Students enrolled in marketing or entrepreneurship class were given the opportunity to use the skills they learned in class to experience marketing within the community.

“It’s a partnership between Mr.Rayburn’s entrepreneurship class and my marketing class, and it’s in a way developing a business,” said business teacher Ryan Johnson.

Johnson also adds that both of these student-lead classes worked together and brainstormed a product, created a product, and prepared to sell the product for profit. 

“In my class students will take care of the manufacturing, packaging and design. We will also have the president and other leadership roles,” said technology education teacher Austin Rayburn.

After the students used their marketing and manufacturing skills, the students got the opportunity to present prototypes of their products to local marketers and an entrepreneur who gave the students feedback based on their real-life experience in the field.

“Overall you could see there was a lot of time and effort put into the presentations,” said entrepreneur Darren Durman.

Darren also said that he markets his own products, and it was nice to see students wanting to do the same thing.

“I am so thankful for the community partnerships,” said Rayburn.

Rayburn said that Johnson might have been the one to initially make the suggestion to bring community members in. He loved the positive response from the members to participate. Students experienced some real-life nerves during the process.

“I was nervous. The prototype wasn’t the best looking,” said senior Donovan Bellah.

Bellah’s group was one of the four confirmed groups that product was picked to be manufactured and sold. 

Everything was working out for the classes, but then new broke.

“Closing our schools is not a decision I made lightly, but keeping our kids, our educators, our families, and our communities safe is a top priority as we continue our work to respond to and prevent further spread of COVID-19 in Wisconsin,” said Tony Evers in a news release according to Wisconsin Public Radio.

The coronavirus pandemic spread throughout the nation causing statewide school closures. This decision resulted in online schooling and a big toll on these two classes. When schools were finally closed for the full year, the project died.

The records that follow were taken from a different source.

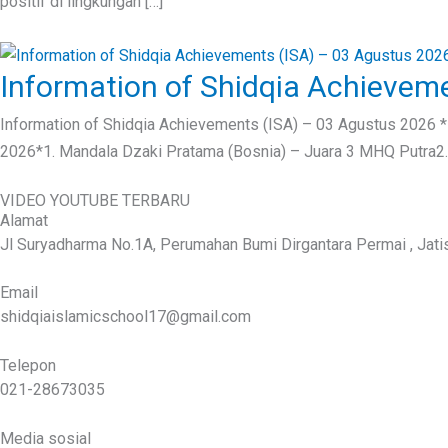
positif di lingkungan […]
Information of Shidqia Achievem
Information of Shidqia Achievements (ISA) – 03 Agustus 2026 
2026*1. Mandala Dzaki Pratama (Bosnia) – Juara 3 MHQ Putra2. A
VIDEO YOUTUBE TERBARU
Alamat
Jl Suryadharma No.1A, Perumahan Bumi Dirgantara Permai , Jatisa
Email
shidqiaislamicschool17@gmail.com
Telepon
021-28673035
Media sosial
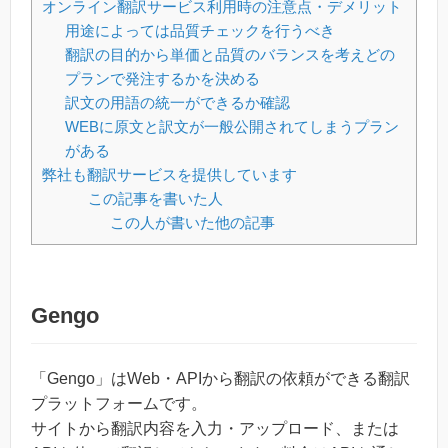
オンライン翻訳サービス利用時の注意点・デメリット
用途によっては品質チェックを行うべき
翻訳の目的から単価と品質のバランスを考えどの
プランで発注するかを決める
訳文の用語の統一ができるか確認
WEBに原文と訳文が一般公開されてしまうプラン
がある
弊社も翻訳サービスを提供しています
この記事を書いた人
この人が書いた他の記事
Gengo
「Gengo」はWeb・APIから翻訳の依頼ができる翻訳
プラットフォームです。
サイトから翻訳内容を入力・アップロード、または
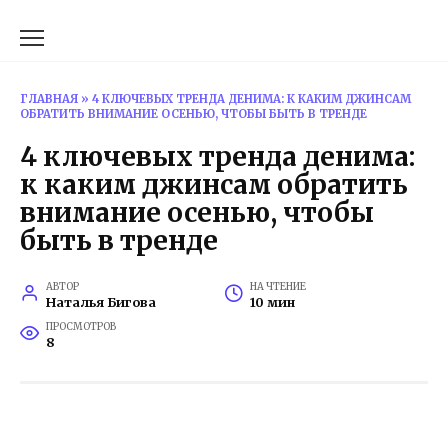
Перейти
к
содержанию
ГЛАВНАЯ
»
4 КЛЮЧЕВЫХ ТРЕНДА ДЕНИМА: К КАКИМ ДЖИНСАМ
ОБРАТИТЬ ВНИМАНИЕ ОСЕНЬЮ, ЧТОБЫ БЫТЬ В ТРЕНДЕ
4 ключевых тренда денима:
к каким джинсам обратить
внимание осенью, чтобы
быть в тренде
АВТОР
НА ЧТЕНИЕ
Наталья Бигова
10 мин
ПРОСМОТРОВ
8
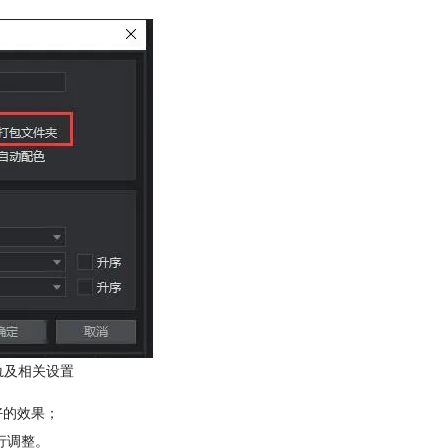
轨及相关设置
好的效果；
行调整。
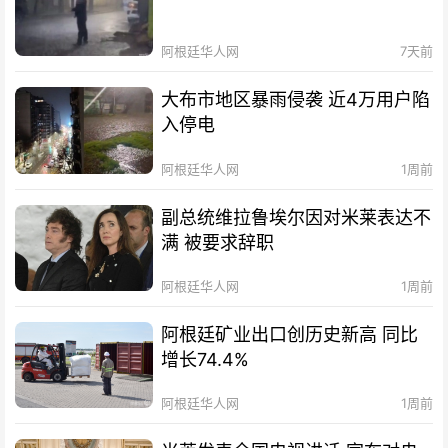
阿根廷华人网
7天前
大布市地区暴雨侵袭 近4万用户陷
入停电
阿根廷华人网
1周前
副总统维拉鲁埃尔因对米莱表达不
满 被要求辞职
阿根廷华人网
1周前
阿根廷矿业出口创历史新高 同比
增长74.4%
阿根廷华人网
1周前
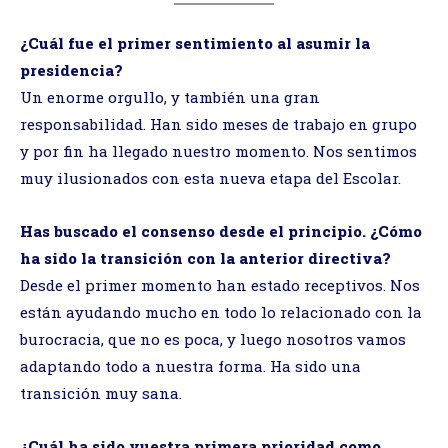
¿Cuál fue el primer sentimiento al asumir la
presidencia?
Un enorme orgullo, y también una gran
responsabilidad. Han sido meses de trabajo en grupo
y por fin ha llegado nuestro momento. Nos sentimos
muy ilusionados con esta nueva etapa del Escolar.
Has buscado el consenso desde el principio. ¿Cómo
ha sido la transición con la anterior directiva?
Desde el primer momento han estado receptivos. Nos
están ayudando mucho en todo lo relacionado con la
burocracia, que no es poca, y luego nosotros vamos
adaptando todo a nuestra forma. Ha sido una
transición muy sana.
¿Cuál ha sido vuestra primera prioridad como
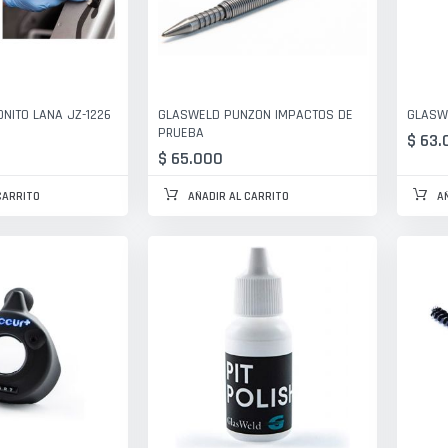
ONITO LANA JZ-1226
GLASWELD PUNZON IMPACTOS DE
GLASWE
PRUEBA
$ 63.
$ 65.000
CARRITO
AÑADIR AL CARRITO
A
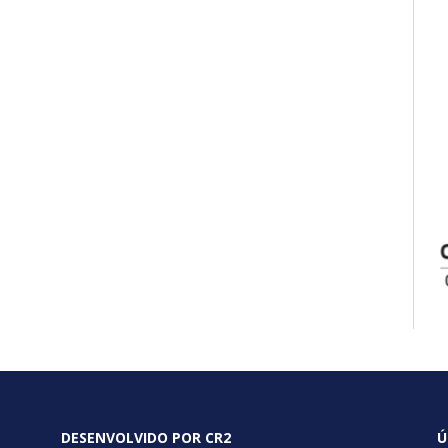
DESENVOLVIDO POR CR2
Ú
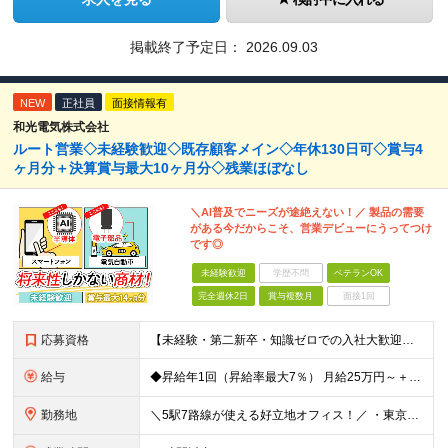
掲載終了予定日：
2026.09.03
NEW
正社員
面接情報有
和光電気株式会社
ルート営業◇未経験歓迎◇既存顧客メイン◇年休130日可◇賞与4
ヶ月分＋決算賞与最大10ヶ月分◇残業ほぼなし
＼AI普及でニーズが途絶えない！／ 製品の需要
がある今だからこそ、営業デビューにうってつけ
です◎
未経験歓迎
学歴不問
ベテランOK
完全週休2日
賞与複数月
面接1回
応募資格
【未経験・第二新卒・知識ゼロでの入社大歓迎！】 ★高卒以上／若手層が多数活躍中！ ＼こんな方を歓迎します／ □「立ち仕事や不規則なシフトから卒業したい」 □ 営業の経験も、理系・電気の知識も全くなし
給与
◆昇給年1回（昇給率最大7％） 月給25万円～＋賞与年2回（昨年度4ヶ月分支給） ※前職の給与・経験・能力を考慮の上、決定いたします。 ※試用期間3ヶ月（期間中の条件変更なし）
勤務地
＼5駅7路線が使える好立地オフィス！／ ・東京メトロ銀座線「末広町駅」「上野広小路駅」より徒歩約3分 ・JR各線「御徒町駅」より徒歩約4〜6分 ・都営大江戸線「上野御徒町駅」、日比谷線「仲御徒町駅」な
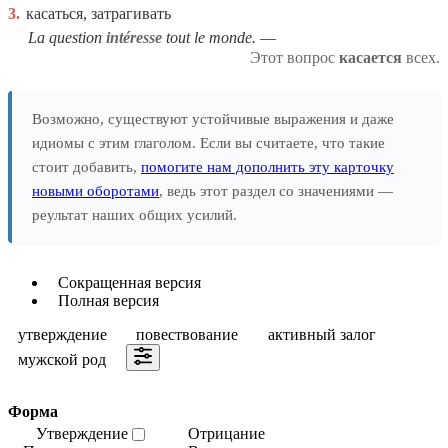
3.
касаться, затрагивать
La question
intéresse
tout le monde.
Этот вопрос
касается
всех.
Возможно, существуют устойчивые выражения и даже
идиомы с этим глаголом. Если вы считаете, что такие
стоит добавить,
помогите нам дополнить эту карточку
новыми оборотами
, ведь этот раздел со значениями —
реультат наших общих усилий.
Сокращенная версия
Полная версия
утверждение
повествование
активный залог
мужской род
Форма
Утверждение
Отрицание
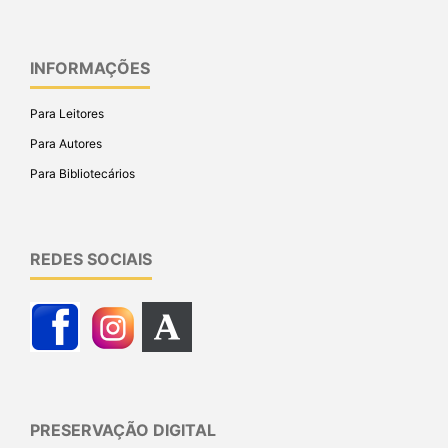
INFORMAÇÕES
Para Leitores
Para Autores
Para Bibliotecários
REDES SOCIAIS
PRESERVAÇÃO DIGITAL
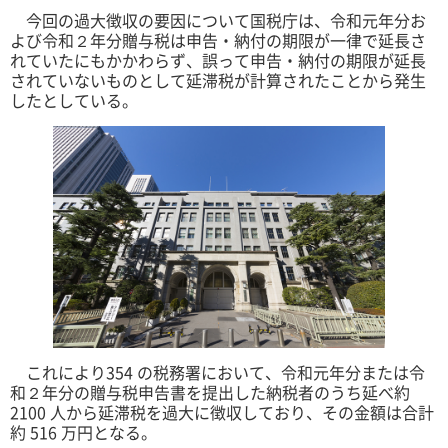
今回の過大徴収の要因について国税庁は、令和元年分お
よび令和２年分贈与税は申告・納付の期限が一律で延長さ
れていたにもかかわらず、誤って申告・納付の期限が延長
されていないものとして延滞税が計算されたことから発生
したとしている。
これにより354 の税務署において、令和元年分または令
和２年分の贈与税申告書を提出した納税者のうち延べ約
2100 人から延滞税を過大に徴収しており、その金額は合計
約 516 万円となる。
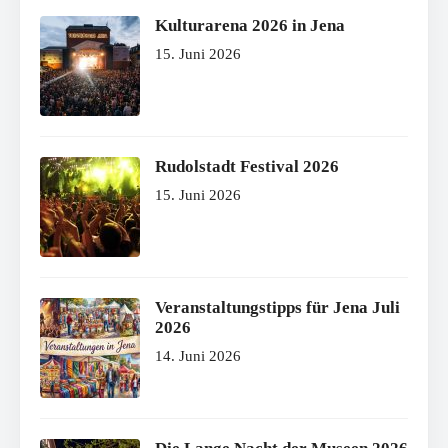
Kulturarena 2026 in Jena
15. Juni 2026
Rudolstadt Festival 2026
15. Juni 2026
Veranstaltungstipps für Jena Juli
2026
14. Juni 2026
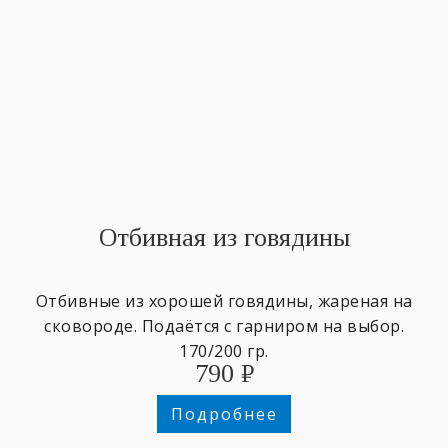
Отбивная из говядины
Отбивные из хорошей говядины, жареная на
сковороде. Подаётся с гарниром на выбор.
170/200 гр.
790
₽
Подробнее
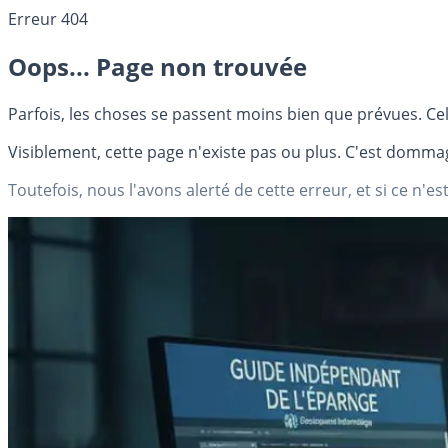
Erreur 404
Oops... Page non trouvée
Parfois, les choses se passent moins bien que prévues. Cel
Visiblement, cette page n'existe pas ou plus. C'est dommag
Toutefois, nous l'avons alerté de cette erreur, et si ce n'est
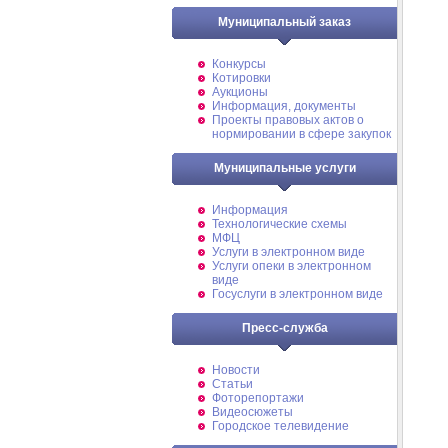
Муниципальный заказ
Конкурсы
Котировки
Аукционы
Информация, документы
Проекты правовых актов о
нормировании в сфере закупок
Муниципальные услуги
Информация
Технологические схемы
МФЦ
Услуги в электронном виде
Услуги опеки в электронном
виде
Госуслуги в электронном виде
Пресс-служба
Новости
Статьи
Фоторепортажи
Видеосюжеты
Городское телевидение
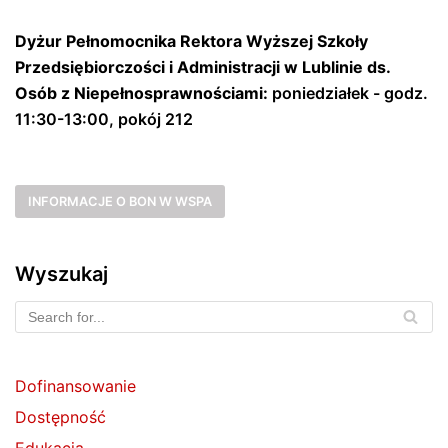
Dyżur Pełnomocnika Rektora Wyższej Szkoły
Przedsiębiorczości i Administracji w Lublinie ds.
Osób z Niepełnosprawnościami:
poniedziałek - godz.
11:30-13:00, pokój 212
INFORMACJE O BON W WSPA
Wyszukaj
Dofinansowanie
Dostępność
Edukacja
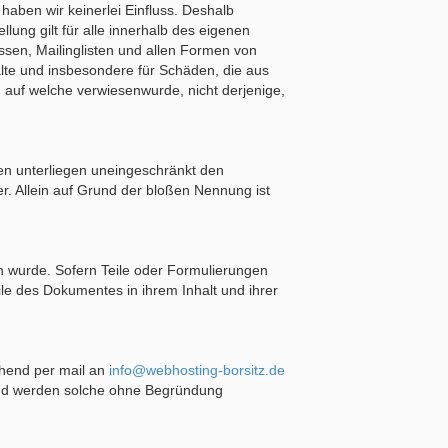
 haben wir keinerlei Einfluss. Deshalb
lung gilt für alle innerhalb des eigenen
ssen, Mailinglisten und allen Formen von
halte und insbesondere für Schäden, die aus
, auf welche verwiesenwurde, nicht derjenige,
en unterliegen uneingeschränkt den
. Allein auf Grund der bloßen Nennung ist
en wurde. Sofern Teile oder Formulierungen
ile des Dokumentes in ihrem Inhalt und ihrer
gehend per mail an
info@webhosting-borsitz.de
 und werden solche ohne Begründung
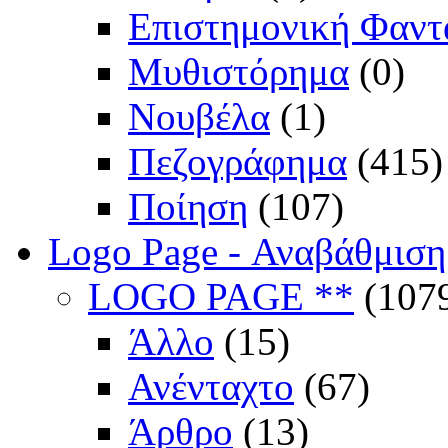
Επιστημονική Φαντ
Μυθιστόρημα
(0)
Νουβέλα
(1)
Πεζογράφημα
(415)
Ποίηση
(107)
Logo Page - Αναβάθμιση
LOGO PAGE **
(107
Άλλο
(15)
Ανένταχτο
(67)
Άρθρο
(13)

Mr. Rayburn’s class were unable to produce the products that they all were hoping to make and sell.

“It’s kinda lame, I think it would have been fun designing the keychains (product),” said Bellah.

Bellah said that he felt the product would have sold well if the school closure didn’t happen. Though the school closure has interrupted these two classes, positively still shines.

“This class has been a blast so far (especially before quarantine). It has been fun working with Mr. Johnson and his class. Being that this is a new class this year, I think there are some pretty cool things happening,” said Rayburn.